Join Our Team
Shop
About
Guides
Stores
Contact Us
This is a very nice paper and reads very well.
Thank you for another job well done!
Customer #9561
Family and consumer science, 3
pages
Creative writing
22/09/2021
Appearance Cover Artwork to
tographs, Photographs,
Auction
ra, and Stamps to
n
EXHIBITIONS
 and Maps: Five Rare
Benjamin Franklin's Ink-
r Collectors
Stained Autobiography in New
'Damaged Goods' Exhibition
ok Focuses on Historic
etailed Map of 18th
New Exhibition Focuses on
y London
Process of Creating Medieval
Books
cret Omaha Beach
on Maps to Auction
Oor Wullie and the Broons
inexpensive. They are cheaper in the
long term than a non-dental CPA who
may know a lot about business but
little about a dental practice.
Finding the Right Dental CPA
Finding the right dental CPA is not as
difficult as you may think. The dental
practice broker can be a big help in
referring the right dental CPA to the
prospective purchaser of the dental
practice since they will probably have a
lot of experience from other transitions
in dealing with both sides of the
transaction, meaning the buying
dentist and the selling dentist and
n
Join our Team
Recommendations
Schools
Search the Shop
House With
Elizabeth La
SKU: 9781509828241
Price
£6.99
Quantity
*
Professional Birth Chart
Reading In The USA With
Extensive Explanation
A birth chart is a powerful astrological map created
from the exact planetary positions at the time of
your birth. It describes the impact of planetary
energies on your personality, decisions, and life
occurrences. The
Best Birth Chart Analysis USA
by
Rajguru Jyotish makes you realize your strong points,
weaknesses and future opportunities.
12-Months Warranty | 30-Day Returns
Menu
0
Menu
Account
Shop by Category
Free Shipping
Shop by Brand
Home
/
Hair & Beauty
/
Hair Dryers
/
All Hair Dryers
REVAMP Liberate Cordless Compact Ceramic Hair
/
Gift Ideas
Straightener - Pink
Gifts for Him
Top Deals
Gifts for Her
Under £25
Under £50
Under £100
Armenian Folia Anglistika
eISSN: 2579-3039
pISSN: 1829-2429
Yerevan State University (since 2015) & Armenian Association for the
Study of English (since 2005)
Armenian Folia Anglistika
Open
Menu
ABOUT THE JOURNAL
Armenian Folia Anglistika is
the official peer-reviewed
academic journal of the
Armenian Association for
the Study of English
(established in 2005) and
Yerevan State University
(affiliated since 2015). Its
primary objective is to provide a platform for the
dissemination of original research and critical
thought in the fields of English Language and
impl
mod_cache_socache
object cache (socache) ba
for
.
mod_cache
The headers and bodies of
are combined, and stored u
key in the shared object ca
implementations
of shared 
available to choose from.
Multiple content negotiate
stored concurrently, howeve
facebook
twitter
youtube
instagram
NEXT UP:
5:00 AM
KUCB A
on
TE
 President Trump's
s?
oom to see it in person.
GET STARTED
• • •
The task » Reproduce all of the records with "Yerevan State University" swapped for "YSU" at every occurrence, leaving everything else untouched.

Response for this exercise »
Join Our Team
Shop
About
Guides
Stores
Contact Us
This is a very nice paper and reads very well.
Thank you for another job well done!
Customer #9561
Family and consumer science, 3
pages
Creative writing
22/09/2021
Appearance Cover Artwork to
tographs, Photographs,
Auction
ra, and Stamps to
n
EXHIBITIONS
 and Maps: Five Rare
Benjamin Franklin's Ink-
r Collectors
Stained Autobiography in New
'Damaged Goods' Exhibition
ok Focuses on Historic
etailed Map of 18th
New Exhibition Focuses on
y London
Process of Creating Medieval
Books
cret Omaha Beach
on Maps to Auction
Oor Wullie and the Broons
inexpensive. They are cheaper in the
long term than a non-dental CPA who
may know a lot about business but
little about a dental practice.
Finding the Right Dental CPA
Finding the right dental CPA is not as
difficult as you may think. The dental
practice broker can be a big help in
referring the right dental CPA to the
prospective purchaser of the dental
practice since they will probably have a
lot of experience from other transitions
in dealing with both sides of the
transaction, meaning the buying
dentist and the selling dentist and
n
Join our Team
Recommendations
Schools
Search the Shop
House With
Elizabeth La
SKU: 9781509828241
Price
£6.99
Quantity
*
Professional Birth Chart
Reading In The USA With
Extensive Explanation
A birth chart is a powerful astrological map created
from the exact planetary positions at the time of
your birth. It describes the impact of planetary
energies on your personality, decisions, and life
occurrences. The
Best Birth Chart Analysis USA
by
Rajguru Jyotish makes you realize your strong points,
weaknesses and future opportunities.
12-Months Warranty | 30-Day Returns
Menu
0
Menu
Account
Shop by Category
Free Shipping
Shop by Brand
Home
/
Hair & Beauty
/
Hair Dryers
/
All Hair Dryers
REVAMP Liberate Cordless Compact Ceramic Hair
/
Gift Ideas
Straightener - Pink
Gifts for Him
Top Deals
Gifts for Her
Under £25
Under £50
Under £100
Armenian Folia Anglistika
eISSN: 2579-3039
pISSN: 1829-2429
YSU (since 2015) & Armenian Association for the
Study of English (since 2005)
Armenian Folia Anglistika
Open
Menu
ABOUT THE JOURNAL
Armenian Folia Anglistika is
the official peer-reviewed
academic journal of the
Armenian Association for
the Study of English
(established in 2005) and
YSU
(affiliated since 2015). Its
primary objective is to provide a platform for the
dissemination of original research and critical
thought in the fields of English Language and
impl
mod_cache_socache
object cache (socache) ba
for
.
mod_cache
The headers and bodies of
are combined, and stored u
key in the shared object ca
implementations
of shared 
available to choose from.
Multiple content negotiate
stored concurrently, howeve
facebook
twitter
youtube
instagram
NEXT UP:
5:00 AM
KUCB A
on
TE
 President Trump's
s?
oom to see it in person.
GET STARTED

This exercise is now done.